Le journal El-Khabar est resté très prudent sur cette affaire. Toutefois, au sein de la rédaction, évoque l’interview de M. Bensalah comme l’explication « la plus plausible » de ce piratage.

Par ailleurs, le piratage du site d’El-Khabar relance la polémique sur la sécurité informatique, très faible en Algérie. Farid Farah, enseignant à l’université de Bab-Ezzouar et spécialiste des Télécom, estime que le groupe « Anonymous » est devenu « un label derrière lequel peut se cacher n’importe qui ». Selon lui, les sites internet algériens sont, pour une « écrasante majorité », attaqués par des hackers marocains. Il note aussi le faible niveau de la sécurité informatique en Algérie, mais ceci n’est pas en cause dans le cas d’El-Khabar, dit-il, car le site est hébergé à l’étranger. C’est la législation du pays d’hébergement qui s’applique, dit-il.

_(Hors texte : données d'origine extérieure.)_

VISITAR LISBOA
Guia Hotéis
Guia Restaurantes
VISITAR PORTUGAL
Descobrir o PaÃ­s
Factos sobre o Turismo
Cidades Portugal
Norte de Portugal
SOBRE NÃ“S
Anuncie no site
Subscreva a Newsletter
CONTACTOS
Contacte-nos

Défaillance en matière de sécurité

A l’exception de sites officiels, peu de sites algériens sont hébergés en Algérie. Beaucoup expliquent ce choix par la difficulté qu’éprouvent les internautes résidant hors d’Algérie d’accéder aux sites hébergés en Algérie. La plupart des entreprises préfèrent ainsi héberger leurs sites à l’étranger, avec des extensions en .com ou .net, l’extension dz, pour l’Algérie, étant très peu utilisée.

Abderrafik Khenifsa, directeur de publication de la revue ITMAG, confirme lui aussi que les attaques informatiques de la part de hackers marocains contre des sites algériens, et inversement, augmentent en période de tension entre l’Algérie et le Maroc. Il tempère toutefois cette affirmation en rappelant que « 80% des attaques informatiques proviennent de l’intérieur de entreprises ». Il convient que le niveau de sécurité est très faible, ajoutant, avec une pointe d’humour : « nous sommes sauvés par notre lenteur. Un hacker est vite lassé par la lenteur du débit de l’internet algérien ».